This is not going to be the most interesting or intellectual blogpost you have ever seen, especially from me, but I hope that it provides some useful insight to the products that I use on each and every job. As always, if you have any questions, comments, or concerns, shoot me an email at firstname.lastname@example.org!
I have always wanted to have my bookkeeper go through my expenses for the year and determine just how much money I spend on tape. I have also considered rolling it back up and reusing it to save myself and my customers some money (not really, but maybe a little). I think I have a thing for tape. When I need to restock, I get very excited.
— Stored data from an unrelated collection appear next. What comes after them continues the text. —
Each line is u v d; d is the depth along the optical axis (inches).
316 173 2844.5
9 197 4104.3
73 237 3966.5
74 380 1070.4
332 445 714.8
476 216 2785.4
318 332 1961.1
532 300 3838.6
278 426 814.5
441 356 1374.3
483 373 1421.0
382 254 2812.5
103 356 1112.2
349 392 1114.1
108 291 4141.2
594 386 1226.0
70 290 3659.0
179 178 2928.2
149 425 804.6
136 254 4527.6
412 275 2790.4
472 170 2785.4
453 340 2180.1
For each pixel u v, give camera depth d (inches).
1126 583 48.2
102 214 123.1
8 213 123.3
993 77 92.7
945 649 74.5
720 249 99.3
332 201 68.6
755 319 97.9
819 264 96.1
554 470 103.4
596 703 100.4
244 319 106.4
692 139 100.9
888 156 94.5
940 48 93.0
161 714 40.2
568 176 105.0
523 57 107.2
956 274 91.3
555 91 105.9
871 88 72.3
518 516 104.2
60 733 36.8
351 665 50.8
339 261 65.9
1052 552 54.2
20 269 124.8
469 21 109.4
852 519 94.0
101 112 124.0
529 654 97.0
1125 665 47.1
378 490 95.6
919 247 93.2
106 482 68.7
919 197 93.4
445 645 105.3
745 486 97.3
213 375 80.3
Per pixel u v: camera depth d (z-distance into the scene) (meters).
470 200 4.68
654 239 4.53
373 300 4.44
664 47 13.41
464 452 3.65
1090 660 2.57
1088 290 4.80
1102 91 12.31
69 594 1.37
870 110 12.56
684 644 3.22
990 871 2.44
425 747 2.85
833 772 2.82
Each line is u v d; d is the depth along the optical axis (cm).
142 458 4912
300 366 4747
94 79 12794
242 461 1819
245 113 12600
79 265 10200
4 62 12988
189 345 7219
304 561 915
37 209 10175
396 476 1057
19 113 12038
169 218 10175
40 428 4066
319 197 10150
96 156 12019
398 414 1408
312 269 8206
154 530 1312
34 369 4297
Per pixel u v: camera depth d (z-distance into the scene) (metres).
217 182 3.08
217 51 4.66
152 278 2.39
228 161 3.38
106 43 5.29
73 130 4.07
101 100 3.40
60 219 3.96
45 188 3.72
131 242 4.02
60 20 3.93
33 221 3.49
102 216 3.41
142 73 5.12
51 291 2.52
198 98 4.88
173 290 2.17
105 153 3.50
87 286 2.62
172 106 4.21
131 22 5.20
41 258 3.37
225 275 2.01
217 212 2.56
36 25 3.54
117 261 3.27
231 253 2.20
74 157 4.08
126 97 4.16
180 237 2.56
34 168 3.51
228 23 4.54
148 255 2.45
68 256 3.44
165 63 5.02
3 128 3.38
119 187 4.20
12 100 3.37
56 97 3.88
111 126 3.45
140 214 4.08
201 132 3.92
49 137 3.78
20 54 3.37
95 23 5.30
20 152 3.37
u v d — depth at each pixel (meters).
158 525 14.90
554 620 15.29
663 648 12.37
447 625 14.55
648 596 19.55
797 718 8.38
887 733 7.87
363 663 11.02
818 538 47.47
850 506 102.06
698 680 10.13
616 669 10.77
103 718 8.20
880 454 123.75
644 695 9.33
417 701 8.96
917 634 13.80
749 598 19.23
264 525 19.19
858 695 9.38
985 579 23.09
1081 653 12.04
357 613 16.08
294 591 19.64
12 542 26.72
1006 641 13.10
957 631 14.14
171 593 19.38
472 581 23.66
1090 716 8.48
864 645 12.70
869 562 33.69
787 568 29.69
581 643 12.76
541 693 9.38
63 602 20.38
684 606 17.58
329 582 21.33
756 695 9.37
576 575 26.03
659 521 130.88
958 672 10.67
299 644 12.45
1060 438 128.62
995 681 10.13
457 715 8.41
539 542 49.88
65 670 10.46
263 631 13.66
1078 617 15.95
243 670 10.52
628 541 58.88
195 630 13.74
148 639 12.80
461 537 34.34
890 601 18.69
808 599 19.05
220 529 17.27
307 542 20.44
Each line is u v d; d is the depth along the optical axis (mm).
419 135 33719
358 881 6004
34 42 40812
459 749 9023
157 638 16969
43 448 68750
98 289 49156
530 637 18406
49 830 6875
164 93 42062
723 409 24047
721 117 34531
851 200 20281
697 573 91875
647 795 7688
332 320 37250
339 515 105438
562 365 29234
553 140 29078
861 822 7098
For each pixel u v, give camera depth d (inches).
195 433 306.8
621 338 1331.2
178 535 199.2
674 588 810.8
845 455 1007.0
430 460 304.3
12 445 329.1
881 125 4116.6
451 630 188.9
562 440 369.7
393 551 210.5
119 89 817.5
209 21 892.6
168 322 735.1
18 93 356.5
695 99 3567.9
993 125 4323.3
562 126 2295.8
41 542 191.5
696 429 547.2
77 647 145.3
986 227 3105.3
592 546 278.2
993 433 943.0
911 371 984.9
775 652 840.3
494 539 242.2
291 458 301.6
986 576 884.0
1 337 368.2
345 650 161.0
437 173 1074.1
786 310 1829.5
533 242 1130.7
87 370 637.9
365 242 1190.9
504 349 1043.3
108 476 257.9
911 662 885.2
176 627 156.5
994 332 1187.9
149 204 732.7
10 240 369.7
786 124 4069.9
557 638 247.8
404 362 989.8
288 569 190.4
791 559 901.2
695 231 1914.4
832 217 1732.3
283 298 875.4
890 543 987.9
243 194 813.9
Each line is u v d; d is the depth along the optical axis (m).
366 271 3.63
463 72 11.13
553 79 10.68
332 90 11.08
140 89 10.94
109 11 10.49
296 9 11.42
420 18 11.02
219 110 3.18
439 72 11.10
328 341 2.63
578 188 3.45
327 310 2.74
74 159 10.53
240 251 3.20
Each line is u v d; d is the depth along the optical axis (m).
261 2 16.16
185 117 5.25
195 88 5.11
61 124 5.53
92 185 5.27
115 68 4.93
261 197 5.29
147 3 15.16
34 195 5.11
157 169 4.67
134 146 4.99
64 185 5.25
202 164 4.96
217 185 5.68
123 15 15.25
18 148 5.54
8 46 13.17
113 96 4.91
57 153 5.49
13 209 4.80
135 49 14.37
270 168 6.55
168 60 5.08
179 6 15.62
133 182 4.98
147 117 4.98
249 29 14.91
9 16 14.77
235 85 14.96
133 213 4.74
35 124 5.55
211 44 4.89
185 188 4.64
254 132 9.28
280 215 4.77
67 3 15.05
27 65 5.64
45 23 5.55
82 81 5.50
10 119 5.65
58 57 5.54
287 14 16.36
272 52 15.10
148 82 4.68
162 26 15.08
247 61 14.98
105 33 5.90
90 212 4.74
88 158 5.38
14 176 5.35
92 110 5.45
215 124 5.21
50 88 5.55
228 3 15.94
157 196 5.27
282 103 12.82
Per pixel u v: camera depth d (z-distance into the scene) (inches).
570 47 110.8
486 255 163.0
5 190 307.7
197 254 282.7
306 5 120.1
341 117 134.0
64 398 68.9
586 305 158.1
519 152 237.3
Tape is something that I use on a daily basis, and it lives in my truck…a lot of it…maybe too much! There are hundreds of tape brands, types, and uses, but for this blog I am going to focus on the tapes that I use for site protection.
If you are a contractor you have most likely experienced damaging a finish while removing tape, and then panicked trying to determine how to go about repairing the damage. It generally is at the end of a project or late in the day when you are cleaning up and typically feels akin to getting punched in the gut. I have found it important to cover your ass in your contract regarding site protection and potential damage due to tape removal, but I also use products that I have found to be the least risky.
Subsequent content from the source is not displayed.